Presidential hopefuls Marco Rubio and Ted Cruz have decided to celebrate the one year anniversary of the FCC's net neutrality rules -- by once again trying to kill them. Cruz and Rubio have joined six other Senators in pushing the new Restoring Internet Freedom Act (pdf), which would dismantle the rules, walk-back the FCC's Title II reclassification of ISPs as common carriers, and prevent the FCC from trying to pass net neutrality rules in the future.

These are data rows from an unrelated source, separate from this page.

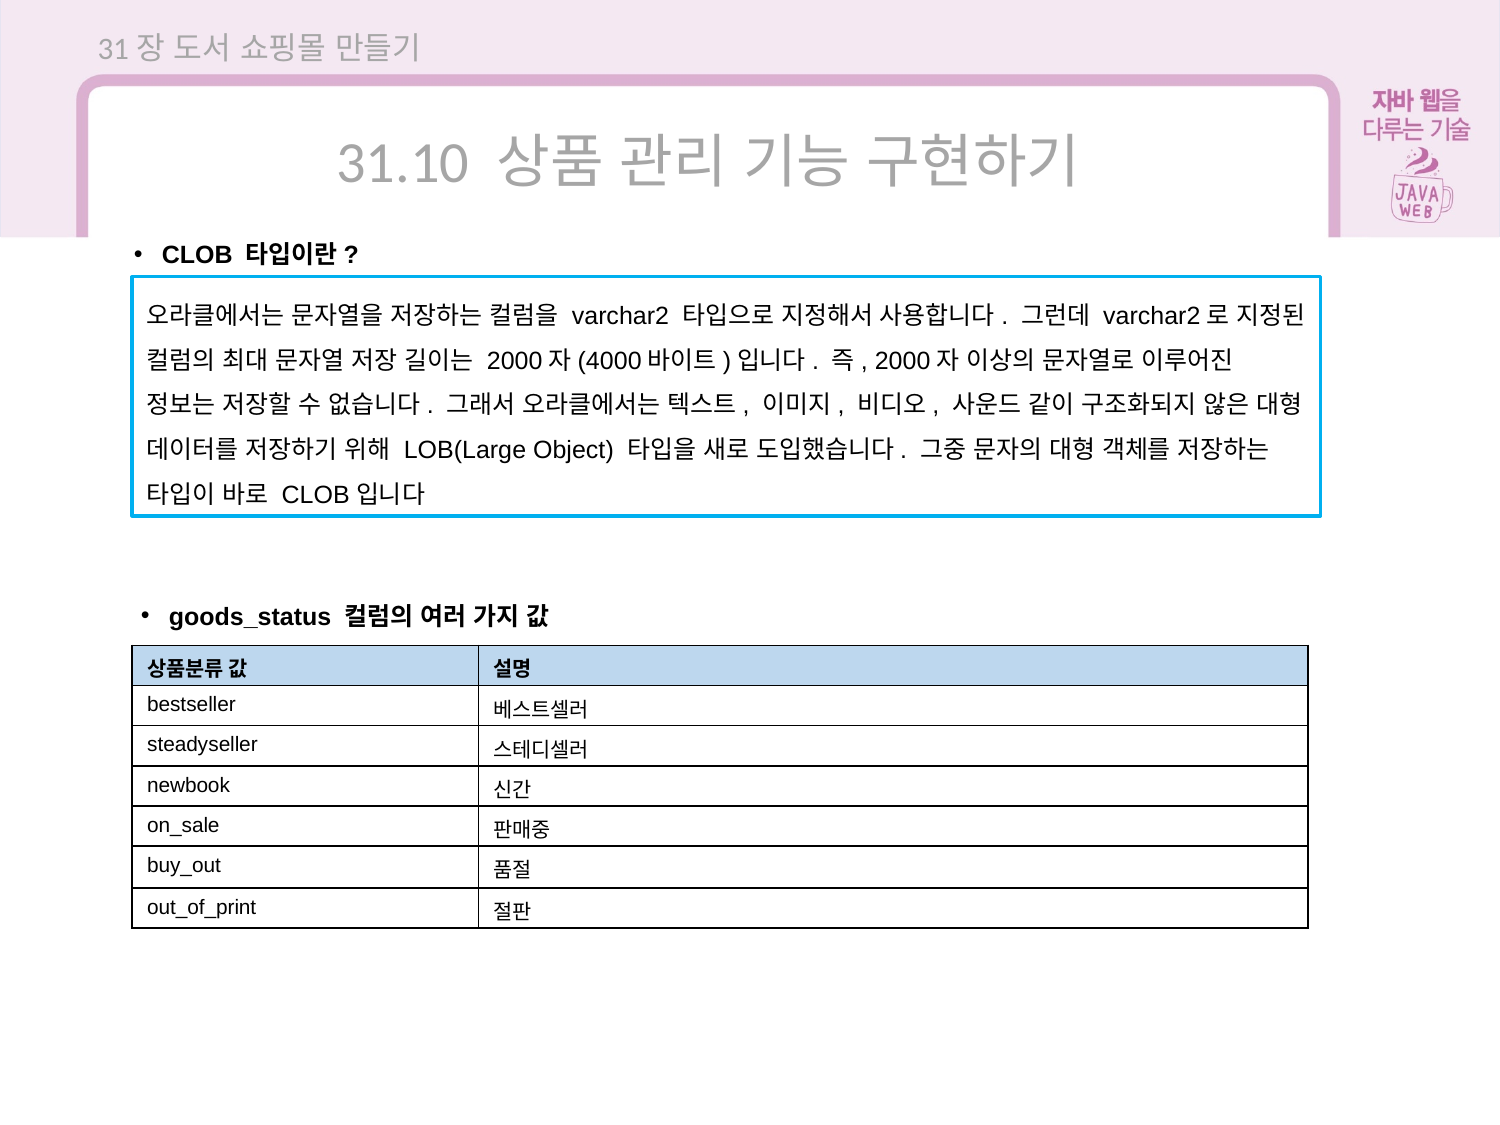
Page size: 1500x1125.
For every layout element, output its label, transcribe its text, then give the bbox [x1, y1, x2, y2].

table_header 상품분류 값 [133, 646, 478, 685]
text_box 31.10 상품 관리 기능 구현하기 [96, 117, 1321, 202]
table_cell 신간 [479, 767, 1307, 805]
table_cell steadyseller [133, 726, 478, 765]
table_cell 판매중 [479, 807, 1307, 845]
table_cell 스테디셀러 [479, 726, 1307, 765]
text_box 31장 도서 쇼핑몰 만들기 [82, 0, 1133, 74]
table_header 설명 [479, 646, 1307, 685]
text_box CLOB 타입이란? [118, 231, 620, 277]
table_cell out_of_print [133, 889, 478, 927]
table_cell bestseller [133, 686, 478, 725]
table_cell 품절 [479, 847, 1307, 887]
text_box 오라클에서는 문자열을 저장하는 컬럼을 varchar2 타입으로 지정해서 사용합니다. 그런데 varchar2로 지정된 컬럼의 최대 문자열 저장 길이는 2000자(4000바이트)입니다. 즉, 2000자 이상의 문자열로 이루어진 정보는 저장할 수 없습니다. 그래서 오라클에서는 텍스트, 이미지, 비디오, 사운드 같이 구조화되지 않은 대형 데이터를 저장하기 위해 LOB(Large Object) 타입을 새로 도입했습니다. 그중 문자의 대형 객체를 저장하는 타입이 바로 CLOB입니다 [132, 276, 1321, 517]
text_box goods_status 컬럼의 여러 가지 값 [126, 592, 565, 638]
table_cell newbook [133, 767, 478, 805]
table_cell buy_out [133, 847, 478, 887]
picture [0, 0, 1500, 1125]
table_cell on_sale [133, 807, 478, 845]
table_cell 절판 [479, 889, 1307, 927]
table_cell 베스트셀러 [479, 686, 1307, 725]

You know, for the benefit of the American consumer.
In a
statement posted to the Rubio website, the Presidential hopeful states the new law is necessary because the FCC's "burdensome" net neutrality rules are destroying innovation, diversity, and network investment:
quote:
“The Internet has always been one of the best models of the free market,” said Rubio. “There are low barriers to entry, back and forth communication between consumers and providers, and a rapid evolution of ideas. “Through burdensome regulations and tight control like the net neutrality rule, the government only hinders accessibility and the diversity of content,” added Rubio. “Consumers should be driving the market, and we can help by encouraging innovation, incentivizing investment, and promoting the competitive environment this industry needs."
Right. A few problems with that statement. One, the
telecom market specifically is not free. It's a collection of duopolists that pay state and federal lawmakers to protect their uncompetitive stranglehold over the last mile after a generation of unaccountable subsidies and rampant cronyism. Two, the rules aren't "burdensome," since by and large the FCC hasn't bothered to enforce them, which is why companies like Comcast are happily using
usage caps and
zero rating to violate neutrality and give their own services an advantage against Netflix.
And while it's a perfectly sensible position to argue that broadband competition should make net neutrality rules unnecessary in an ideal world (as in, ISPs couldn't engage in bad behavior if customers had alternative broadband providers to switch to), by and large most politicians opposing net neutrality aren't willing to upset the nation's most powerful telecom operators (AT&T, Verizon, Comcast) in order to make that actually happen.
As a result we wind up with efforts like this one that aim to walk back one of the biggest consumer protection efforts in the last fifteen years (which, it should be reiterated, actually has
broad bipartisan support), but no substantive follow up efforts to bring real broadband competition to bear. This usually walks hand in hand with pretending the broadband market has no shortcomings whatsoever.